Nothing but the images is to be left out of your exact copy of the entries.

START INFORMATION

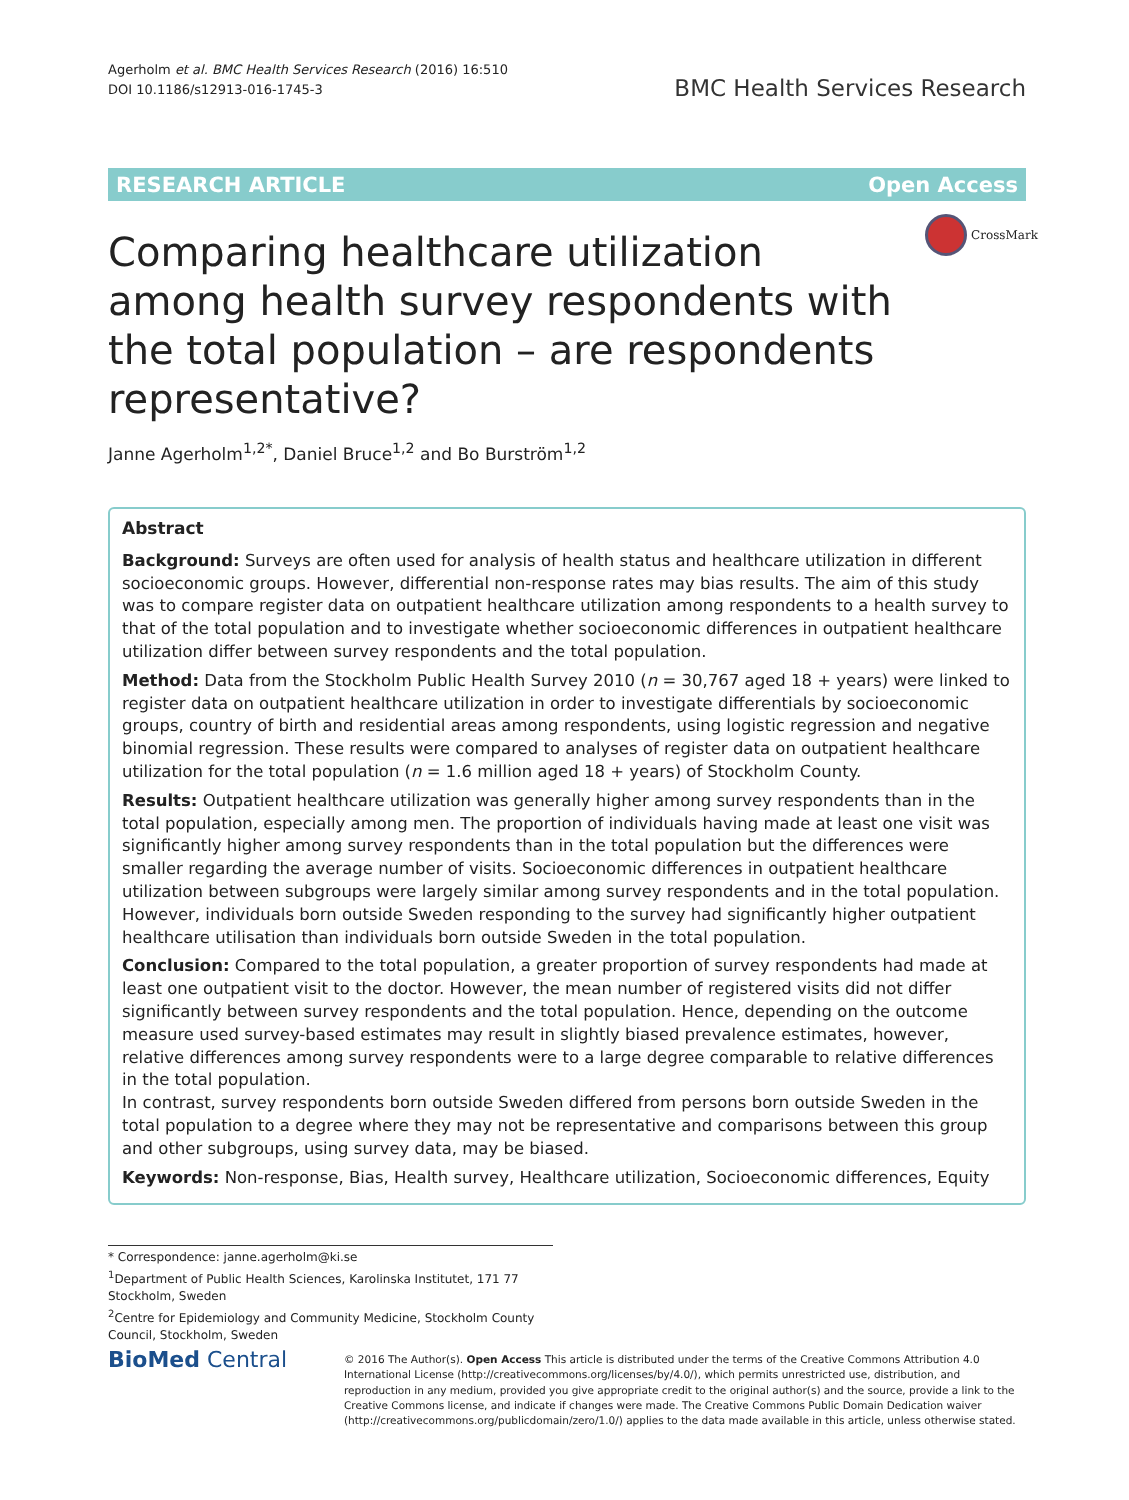Agerholm et al. BMC Health Services Research (2016) 16:510
DOI 10.1186/s12913-016-1745-3
BMC Health Services Research
RESEARCH ARTICLE Open Access
CrossMark
Comparing healthcare utilization among health survey respondents with the total population – are respondents representative?
Janne Agerholm<sup>1,2*</sup>, Daniel Bruce<sup>1,2</sup> and Bo Burström<sup>1,2</sup>
Abstract
Background: Surveys are often used for analysis of health status and healthcare utilization in different socioeconomic groups. However, differential non-response rates may bias results. The aim of this study was to compare register data on outpatient healthcare utilization among respondents to a health survey to that of the total population and to investigate whether socioeconomic differences in outpatient healthcare utilization differ between survey respondents and the total population.
Method: Data from the Stockholm Public Health Survey 2010 (n = 30,767 aged 18 + years) were linked to register data on outpatient healthcare utilization in order to investigate differentials by socioeconomic groups, country of birth and residential areas among respondents, using logistic regression and negative binomial regression. These results were compared to analyses of register data on outpatient healthcare utilization for the total population (n = 1.6 million aged 18 + years) of Stockholm County.
Results: Outpatient healthcare utilization was generally higher among survey respondents than in the total population, especially among men. The proportion of individuals having made at least one visit was significantly higher among survey respondents than in the total population but the differences were smaller regarding the average number of visits. Socioeconomic differences in outpatient healthcare utilization between subgroups were largely similar among survey respondents and in the total population. However, individuals born outside Sweden responding to the survey had significantly higher outpatient healthcare utilisation than individuals born outside Sweden in the total population.
Conclusion: Compared to the total population, a greater proportion of survey respondents had made at least one outpatient visit to the doctor. However, the mean number of registered visits did not differ significantly between survey respondents and the total population. Hence, depending on the outcome measure used survey-based estimates may result in slightly biased prevalence estimates, however, relative differences among survey respondents were to a large degree comparable to relative differences in the total population.
In contrast, survey respondents born outside Sweden differed from persons born outside Sweden in the total population to a degree where they may not be representative and comparisons between this group and other subgroups, using survey data, may be biased.
Keywords: Non-response, Bias, Health survey, Healthcare utilization, Socioeconomic differences, Equity
* Correspondence: janne.agerholm@ki.se
<sup>1</sup> Department of Public Health Sciences, Karolinska Institutet, 171 77 Stockholm, Sweden
<sup>2</sup> Centre for Epidemiology and Community Medicine, Stockholm County Council, Stockholm, Sweden
BioMed Central
© 2016 The Author(s). Open Access This article is distributed under the terms of the Creative Commons Attribution 4.0 International License (http://creativecommons.org/licenses/by/4.0/), which permits unrestricted use, distribution, and reproduction in any medium, provided you give appropriate credit to the original author(s) and the source, provide a link to the Creative Commons license, and indicate if changes were made. The Creative Commons Public Domain Dedication waiver (http://creativecommons.org/publicdomain/zero/1.0/) applies to the data made available in this article, unless otherwise stated.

END INFORMATION

> [EXERCISE RESULT]:
Agerholm et al. BMC Health Services Research (2016) 16:510
DOI 10.1186/s12913-016-1745-3
BMC Health Services Research
RESEARCH ARTICLE Open Access
CrossMark
Comparing healthcare utilization among health survey respondents with the total population – are respondents representative?
Janne Agerholm<sup>1,2*</sup>, Daniel Bruce<sup>1,2</sup> and Bo Burström<sup>1,2</sup>
Abstract
Background: Surveys are often used for analysis of health status and healthcare utilization in different socioeconomic groups. However, differential non-response rates may bias results. The aim of this study was to compare register data on outpatient healthcare utilization among respondents to a health survey to that of the total population and to investigate whether socioeconomic differences in outpatient healthcare utilization differ between survey respondents and the total population.
Method: Data from the Stockholm Public Health Survey 2010 (n = 30,767 aged 18 + years) were linked to register data on outpatient healthcare utilization in order to investigate differentials by socioeconomic groups, country of birth and residential areas among respondents, using logistic regression and negative binomial regression. These results were compared to analyses of register data on outpatient healthcare utilization for the total population (n = 1.6 million aged 18 + years) of Stockholm County.
Results: Outpatient healthcare utilization was generally higher among survey respondents than in the total population, especially among men. The proportion of individuals having made at least one visit was significantly higher among survey respondents than in the total population but the differences were smaller regarding the average number of visits. Socioeconomic differences in outpatient healthcare utilization between subgroups were largely similar among survey respondents and in the total population. However, individuals born outside Sweden responding to the survey had significantly higher outpatient healthcare utilisation than individuals born outside Sweden in the total population.
Conclusion: Compared to the total population, a greater proportion of survey respondents had made at least one outpatient visit to the doctor. However, the mean number of registered visits did not differ significantly between survey respondents and the total population. Hence, depending on the outcome measure used survey-based estimates may result in slightly biased prevalence estimates, however, relative differences among survey respondents were to a large degree comparable to relative differences in the total population.
In contrast, survey respondents born outside Sweden differed from persons born outside Sweden in the total population to a degree where they may not be representative and comparisons between this group and other subgroups, using survey data, may be biased.
Keywords: Non-response, Bias, Health survey, Healthcare utilization, Socioeconomic differences, Equity
* Correspondence: janne.agerholm@ki.se
<sup>1</sup> Department of Public Health Sciences, Karolinska Institutet, 171 77 Stockholm, Sweden
<sup>2</sup> Centre for Epidemiology and Community Medicine, Stockholm County Council, Stockholm, Sweden
BioMed Central
© 2016 The Author(s). Open Access This article is distributed under the terms of the Creative Commons Attribution 4.0 International License (http://creativecommons.org/licenses/by/4.0/), which permits unrestricted use, distribution, and reproduction in any medium, provided you give appropriate credit to the original author(s) and the source, provide a link to the Creative Commons license, and indicate if changes were made. The Creative Commons Public Domain Dedication waiver (http://creativecommons.org/publicdomain/zero/1.0/) applies to the data made available in this article, unless otherwise stated.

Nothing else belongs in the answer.